Constrained Bootstrapped Learning for Few-Shot Robot Skill Adaptation
A K M Nadimul Haque, Fouad Sukkar, Lukas Tanz, Marc Carmichael, Teresa A. Vidal-Calleja
Abstract
In this paper, we propose a robot skill-learning method that facilitates fast adaption to new tasks online. Our method is based on a hybrid learning from demonstration and reinforcement learning approach, which seeds learning with a compact and structured skill model, leading to efficient and stable behaviours. To facilitate fast skill adaption, we propose a bootstrapped learning framework that learns a policy for adapting a skill model across a wide range of initial conditions in simulation.

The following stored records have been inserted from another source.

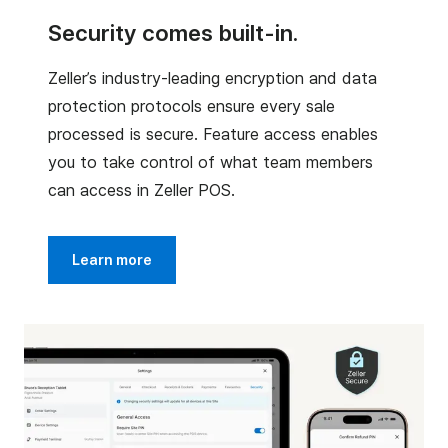
Security comes built-in.
Zeller’s industry-leading encryption and data
protection protocols ensure every sale
processed is secure. Feature access enables
you to take control of what team members
can access in Zeller POS.
Learn more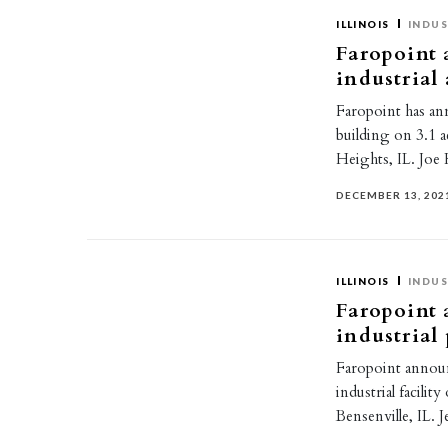
ILLINOIS
INDUS
Faropoint 
industrial
Faropoint has an
building on 3.1 
Heights, IL. Jo
DECEMBER 13, 202
ILLINOIS
INDUS
Faropoint 
industrial
Faropoint announ
industrial facili
Bensenville, IL.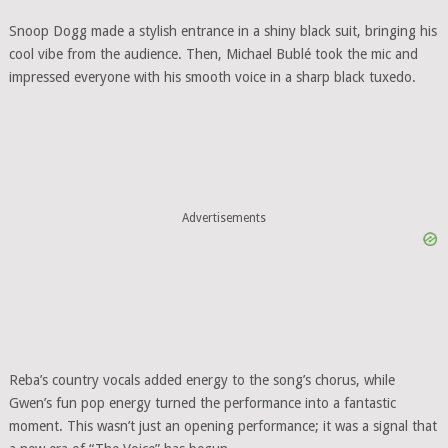
Snoop Dogg made a stylish entrance in a shiny black suit, bringing his
cool vibe from the audience. Then, Michael Bublé took the mic and
impressed everyone with his smooth voice in a sharp black tuxedo.
Advertisements
Reba’s country vocals added energy to the song’s chorus, while
Gwen’s fun pop energy turned the performance into a fantastic
moment. This wasn’t just an opening performance; it was a signal that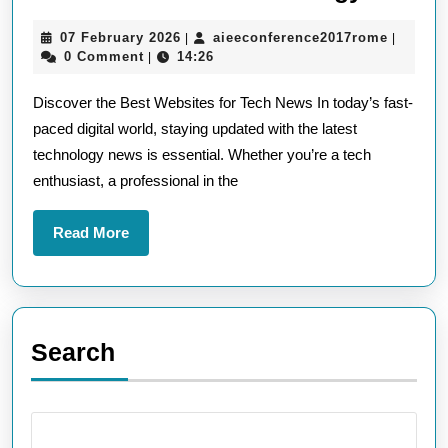
the
07
aieecon
07 February 2026
aieeconference2017rome
|
|
Top
February
0 Comment
14:26
|
Websit
2026
Discover the Best Websites for Tech News In today’s fast-
for
paced digital world, staying updated with the latest
Tech
technology news is essential. Whether you’re a tech
News:
enthusiast, a professional in the
Your
Go-
Read
Read More
To
More
Source
for
the
Search
Latest
in
Techno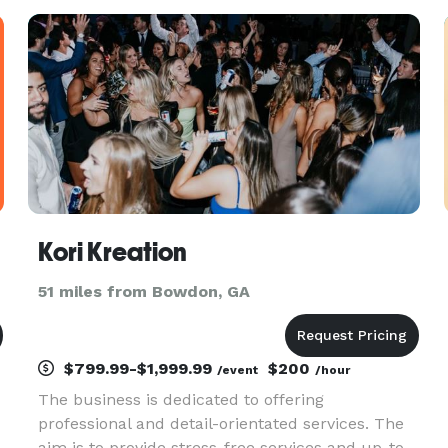
Kori Kreation
51 miles from Bowdon, GA
$799.99-$1,999.99
$200
/event
/hour
The business is dedicated to offering
u
professional and detail-orientated services. The
aim is to provide stress-free services and up-to-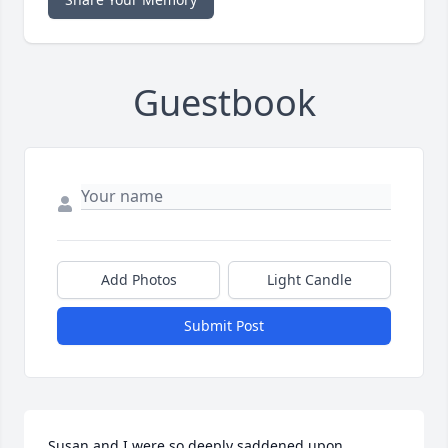
Guestbook
Add Photos
Light Candle
Submit Post
Susan and I were so deeply saddened upon 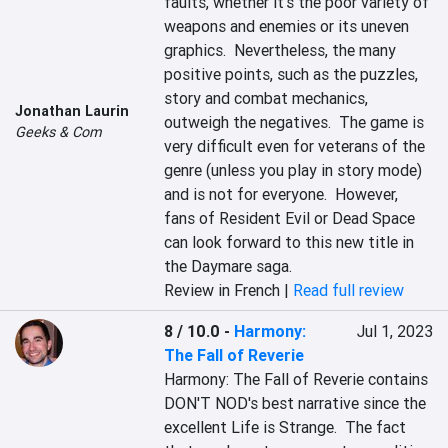
faults, whether it's the poor variety of 
weapons and enemies or its uneven 
graphics.  Nevertheless, the many 
positive points, such as the puzzles, 
story and combat mechanics, 
Jonathan Laurin
outweigh the negatives.  The game is 
Geeks & Com
very difficult even for veterans of the 
genre (unless you play in story mode) 
and is not for everyone.  However, 
fans of Resident Evil or Dead Space 
can look forward to this new title in 
the Daymare saga.
Review in French |
Read full review
8 / 10.0
-
Harmony:
Jul 1, 2023
The Fall of Reverie
Harmony: The Fall of Reverie contains 
DON'T NOD's best narrative since the 
excellent Life is Strange.  The fact 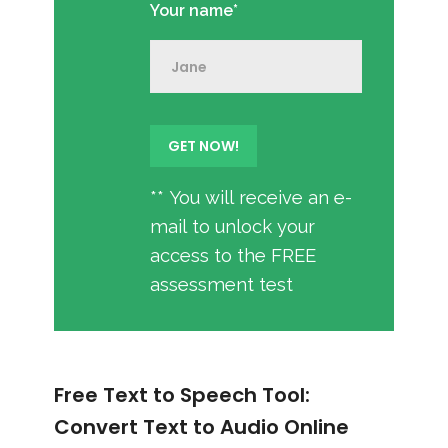
Your name*
** You will receive an e-
mail to unlock your
access to the FREE
assessment test
Free Text to Speech Tool:
Convert Text to Audio Online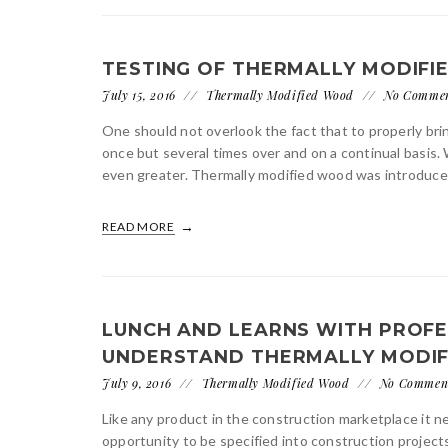
TESTING OF THERMALLY MODIFI
July 15, 2016
Thermally Modified Wood
No Comme
One should not overlook the fact that to properly bri
once but several times over and on a continual basis.
even greater. Thermally modified wood was introduce
READ MORE
LUNCH AND LEARNS WITH PROFE
UNDERSTAND THERMALLY MODI
July 9, 2016
Thermally Modified Wood
No Commen
Like any product in the construction marketplace it n
opportunity to be specified into construction project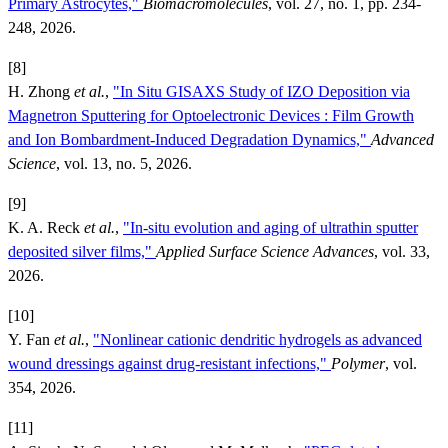
Primary Astrocytes,"
Biomacromolecules
, vol. 27, no. 1, pp. 234-
248, 2026.
[8]
H. Zhong
et al.
,
"In Situ GISAXS Study of IZO Deposition via
Magnetron Sputtering for Optoelectronic Devices : Film Growth
and Ion Bombardment-Induced Degradation Dynamics,"
Advanced
Science
, vol. 13, no. 5, 2026.
[9]
K. A. Reck
et al.
,
"In-situ evolution and aging of ultrathin sputter
deposited silver films,"
Applied Surface Science Advances
, vol. 33,
2026.
[10]
Y. Fan
et al.
,
"Nonlinear cationic dendritic hydrogels as advanced
wound dressings against drug-resistant infections,"
Polymer
, vol.
354, 2026.
[11]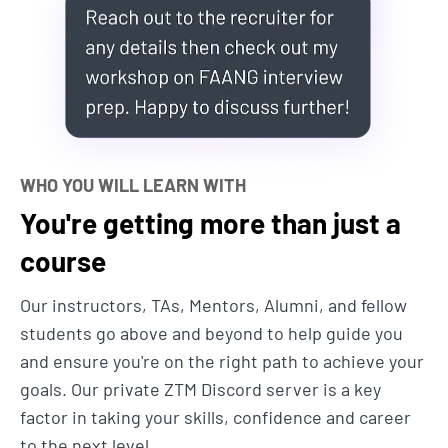
get hired from absolutely zero coding knowledge to
being able to put skills on your resume that will
allow you to live the life you want.
Sound too good to be true?
Andrei here... give me
5 minutes of your time to explain why I built this
web development bootcamp course and why it's
WHO YOU WILL LEARN WITH
different than the 1,000s of other coding tutorials
You're getting more than just a
and courses out there:
course
1. I update the course every month
Our instructors, TAs, Mentors, Alumni, and fellow
to make sure you learn the most up-
students go above and beyond to help guide you
to-date skills.
and ensure you're on the right path to achieve your
goals. Our private ZTM Discord server is a key
There is no wasted time here. We won’t be using
factor in taking your skills, confidence and career
outdated technologies like PHP, Wordpress and
to the next level.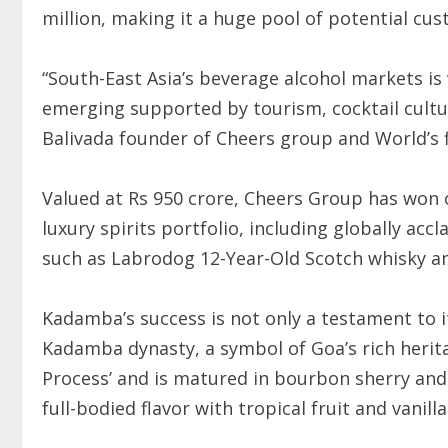
million, making it a huge pool of potential cu
“South-East Asia’s beverage alcohol markets is 
emerging supported by tourism, cocktail cultur
Balivada founder of Cheers group and World’s 
Valued at Rs 950 crore, Cheers Group has won o
luxury spirits portfolio, including globally ac
such as Labrodog 12-Year-Old Scotch whisky an
Kadamba’s success is not only a testament to i
Kadamba dynasty, a symbol of Goa’s rich herit
Process’ and is matured in bourbon sherry and 
full-bodied flavor with tropical fruit and vanill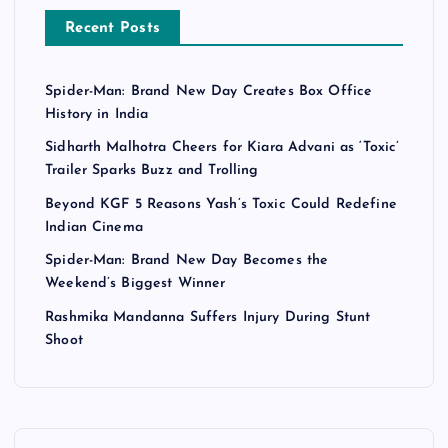
Recent Posts
Spider-Man: Brand New Day Creates Box Office
History in India
Sidharth Malhotra Cheers for Kiara Advani as ‘Toxic’
Trailer Sparks Buzz and Trolling
Beyond KGF 5 Reasons Yash’s Toxic Could Redefine
Indian Cinema
Spider-Man: Brand New Day Becomes the
Weekend’s Biggest Winner
Rashmika Mandanna Suffers Injury During Stunt
Shoot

This policy is then used to bootstrap a refinement process that quickly adapts the learnt skill model to new initial conditions in a few learning iterations. Our refined skill model is designed to be deployable on hardware and can correct for discrepancies between the simulation and the real world. Furthermore, we propose a novel method for constraining policy exploration to promising trajectories, which is crucial for enabling manipulation in complex environments. We eval- uate our framework in simulation and hardware in multiple environments with varying task complexity. We showcase that compared to the state-of-the-art, which achieves an average success rate of only 56.6% across three different tasks of varying difficulty, our algorithm significantly outperforms it with an average success rate of 90%.